Former Minister of Works and Transport, Abraham Byandala, has denied disobeying Inspector General of Government (IGG) directive, halting transactions relating to works on Mukono-Kyetume-Katosi Road.
Submitting that he had no case to answer, Byandala through his lawyer Nsubuga Mubiru on Wednesday morning told the Anti-Corruption Court presided over by Justice Lawrence Gidudu that Byandala never knew of the IGG’s order.
According to Mubiru, prosecution could have called Byandala’s secretary, a one Matilda, to confirm to court whether the IGG’s order reached Byandala or not.
“There is no evidence in which a reasonable investigator could base on to have Byandala charged on disobedience of lawful orders when Matilda did not testify in court to confirm the same,” Nsubuga argued.
Prosecution alleges that in a letter dated August 27, 2014 the former works minister failed to comply with the IGG’s order to halt works on Katosi road by directing that it should proceed.
But Mubiru argued that Byandala wrote an internal memo to former Works State Minister John Byabagambi instructing him to make sure works continue before he left for China, a letter which was not copied to the IGG and UNRA.
“Byabagambi was aware of what was disclosed by Byandala but he did not act. The IGG’s investigating officer neither interviewed nor called him as a witness to clarify on that position,” he submitted.
According to Mubiru, charges of disobeying lawful orders would have stood, if Byabagambi had communicated Byandala’s position to UNRA and IGG.
Byandala together with six others, are accused of embezzling sh24.7b meant for the upgrade of 72km Mukono- Katosi road from gravel to paved standard.
Others include UNRA officials Berunado Kimeze Ssebbugga, 54, Joe Ssemugooma, 54, Wilberforce Senjako, city businessman Apollo Senkeeto, 45, and Isaac Mugote, a former Housing Finance Bank official.
In regard to abuse of office, Mubiru argued that UNRA wrote to IGG, giving reasons why Katosi road works should proceed, showing how much government could lose if the contract was terminated but the IGG never responded to it.
He also submitted that Byandala wrote to UNRA, directing them to sign a contract between UNRA and Eutaw Construction Company Inc. after the Solicitor General had cleared it.
This, according to Mubiru, is not tantamount to abuse of office, as alleged by the IGG, adding that a prosecution witness earlier testified that it was normal for due diligence to proceed even after the contract has been signed and is fraud is detected then it could be terminated.
Also Norah Kaggwa, a lawyer representing Mugote submitted that it was untruthful on the part of witnesses who claimed that Mugote extracted emails confirming payment of advanced bank guarantee.

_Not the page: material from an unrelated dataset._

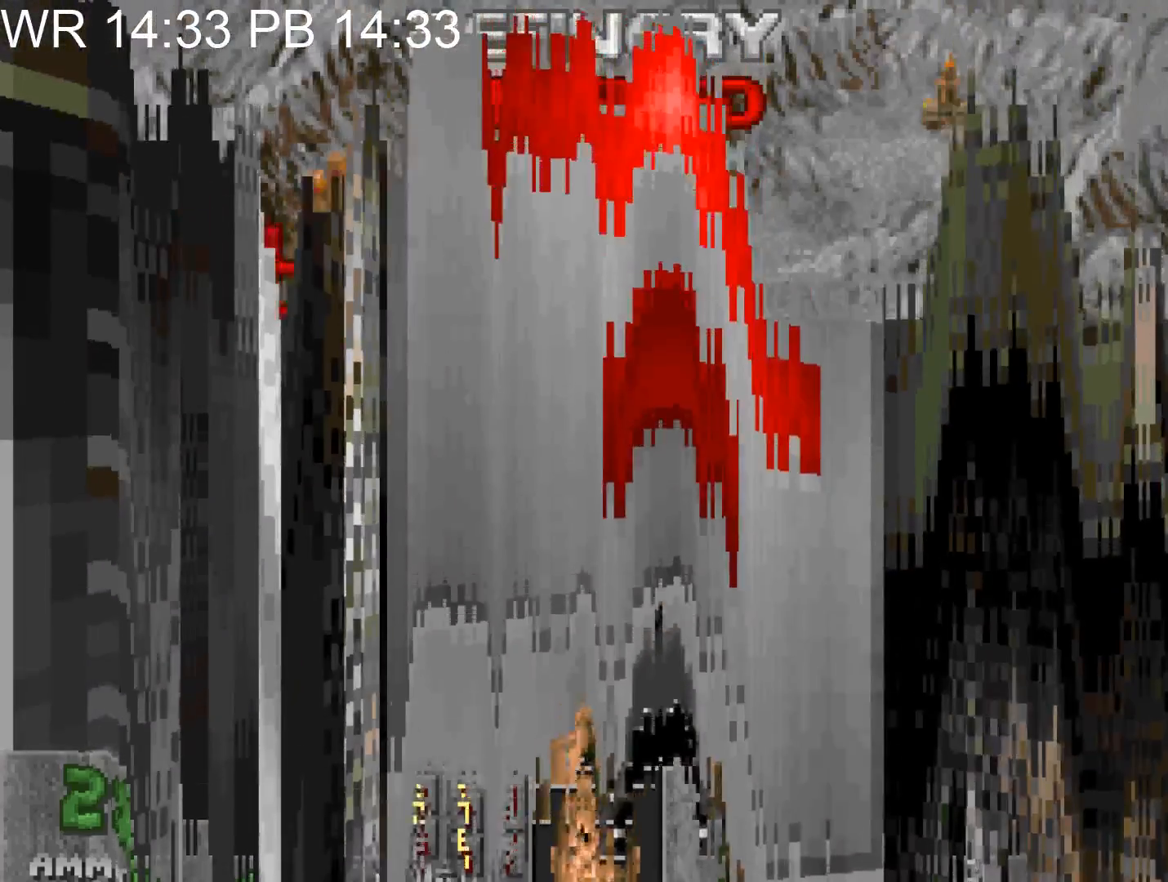
{"keys": [], "mouse": [], "events": [[50, "e", "down"], [100, "e", "up"], [150, "e", "down"], [200, "e", "up"], [283, "e", "down"], [333, "e", "up"], [433, "e", "down"], [483, "e", "up"]]}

“Prosecution evidence against Mugote which is primarily computer based has largely been discredited and so it cannot sustain charges of conspiracy to defraud and abetting the offence of causing financial loss against Mugote,” she argued.
It is said that Mugote, while performing his duties at Housing Finance Bank Ltd, Jinja branch, between November and December 2013, authorised the performance guarantee and advanced payment security as being authentic, whereas not.
She submitted the prosecution witnesses failed to answer questions in regard to authenticity of the email. “The emails relied on cannot be alleged to have been for Senkeeto and Mugote, since prosecution has failed to prove it”.
Kaggwa further submitted that there was no audit to show of how much money was lost.
Meanwhile, Andrew Bwengye, the lawyer for Senjako submitted that the case is persecution rather than prosecution.
He argued that it was not Senjako responsibility to verify the authenticity of securities, as alleged by prosecution.
Prosecution alleges that Semugooma and Senjako between November 2013 and January 2014, in performance of their duties, omitted to properly verify performance guarantee and advanced payment security allegedly issued by Housing Finance Bank to Eutaw, knowing it would cause financial to government.
The case was adjourned to October 2, when prosecution is slated to respond to the defence team’s submissions.